逃亡中の元CIA職員はモスクワの空港に足止めされたまま、21カ国に亡命申請を出している
返還拒否 米政府の機密を持ち出したスノーデンの身柄引き渡しを拒むプーチンの真意は Maxim Shemetov-Reuters
米国家安全保障局(NSA)の監視活動を暴露し、逃亡中の元CIA職員エドワード・スノーデンがロシアに政治亡命を申請した。
スノーデンは先月23日に潜伏先の香港からロシアに向かい、首都モスクワのシェレメチェボ空港の乗り継ぎ区域に1週間以上とどまっている。彼に付き添っている内部告発サイト「ウィキリークス」のスタッフが代理人として30日、先に亡命申請していたエクアドルとアイスランドに加え、新たに19カ国に亡命を申請。ロシアはそのうちの1つだという。
ロシアのウラジーミル・プーチン大統領は既に、スノーデンの身柄をアメリカに引き渡すつもりはないと明言している。ただし7月1日の記者会見では、亡命を認める条件としてスノーデンはアメリカの機密情報の暴露を止めなければならないと語った。
プーチンはさらに、スノーデンは「ロシアのスパイではない」し、ロシアの情報当局者がスノーデンと空港でやり取りしていることもない、と述べた。
人権団体も政治家もスノーデンの味方
プーチン発言の直前、ロシア政府に政策提言を行う団体「社会会議」がスノーデン問題の社会的影響について話し合い、彼を米当局に引き渡す根拠はない、と結論を出していた。
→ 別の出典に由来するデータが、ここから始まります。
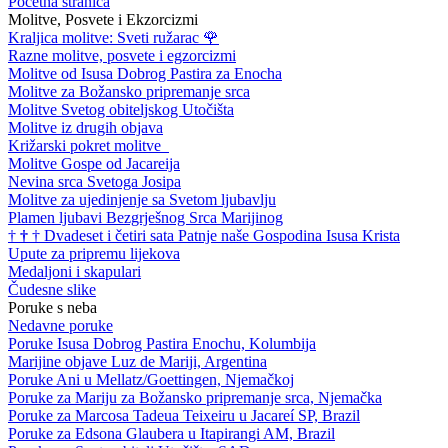
Početna stranica
Molitve, Posvete i Ekzorcizmi
Kraljica molitve: Sveti ružarac
🌹
Razne molitve, posvete i egzorcizmi
Molitve od Isusa Dobrog Pastira za Enocha
Molitve za Božansko pripremanje srca
Molitve Svetog obiteljskog Utočišta
Molitve iz drugih objava
Križarski pokret molitve
Molitve Gospe od Jacareija
Nevina srca Svetoga Josipa
Molitve za ujedinjenje sa Svetom ljubavlju
Plamen ljubavi Bezgrješnog Srca Marijinog
†
†
†
Dvadeset i četiri sata Patnje naše Gospodina Isusa Krista
Upute za pripremu lijekova
Medaljoni i skapulari
Čudesne slike
Poruke s neba
Nedavne poruke
Poruke Isusa Dobrog Pastira Enochu, Kolumbija
Marijine objave Luz de Mariji, Argentina
Poruke Ani u Mellatz/Goettingen, Njemačkoj
Poruke za Mariju za Božansko pripremanje srca, Njemačka
Poruke za Marcosa Tadeua Teixeiru u Jacareí SP, Brazil
Poruke za Edsona Glaubera u Itapirangi AM, Brazil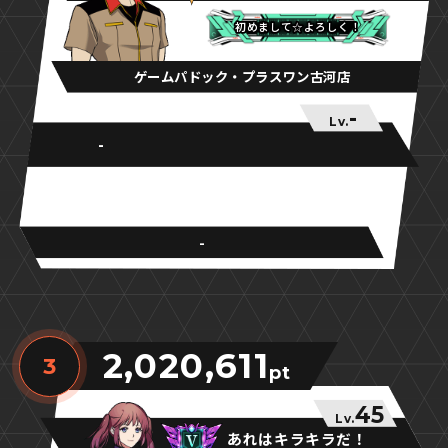
初めまして☆よろしく！
初めまして☆よろしく！
初めまして☆よろしく！
ゲームパドック・プラスワン古河店
-
Lv.
-
-
2,020,611
3
pt
45
Lv.
あれはキラキラだ！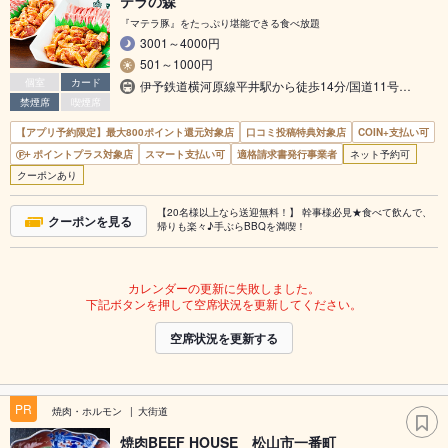
テラの森
『マテラ豚』をたっぷり堪能できる食べ放題
3001～4000円
501～1000円
個室
カード
伊予鉄道横河原線平井駅から徒歩14分/国道11号…
禁煙席
喫煙席
【アプリ予約限定】最大800ポイント還元対象店
口コミ投稿特典対象店
COIN+支払い可
ポイントプラス対象店
スマート支払い可
適格請求書発行事業者
ネット予約可
クーポンあり
【20名様以上なら送迎無料！】 幹事様必見★食べて飲んで、
クーポンを見る
帰りも楽々♪手ぶらBBQを満喫！
カレンダーの更新に失敗しました。
下記ボタンを押して空席状況を更新してください。
空席状況を更新する
PR
焼肉・ホルモン
大街道
焼肉BEEF HOUSE 松山市一番町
ロシアでは人権団体も多くの政治家もそろってスノーデンの味方に付いている。
ロシアのノーボスチ通信によれば、社会会議のウラジスラフ・グリブ副議長は、問題の情報活動によって「アメリカが大変な人権侵害を犯していることは明らかだ。しかもその人権侵害は世界規模で起きている」と語った。「スノーデンは無私無欲かつ公明正大に、自分の役割を果たした」
ロシアの与党・統一ロシアのベテラン議員、アレクサンドル・シジャキンは、スノーデンをノーベル賞候補に推薦することまで提案している。
オバマはタンザニア訪問中の1日の記者会見で、アメリカとロシアはスノーデンの身柄引き渡しについて「高いレベルでの協議」を行っていると語った。
この日、亡命受け入れを検討すると以前に発言していたベネズエラのニコラス・マドゥロ大統領が、天然ガス輸出国フォーラムのためにモスクワを訪問(ベネズエラはスノーデンが今回、亡命申請した19カ国の1つ)。プーチンとマドゥロは2日に会談予定で、スノーデン問題も協議するのではないかとみられている。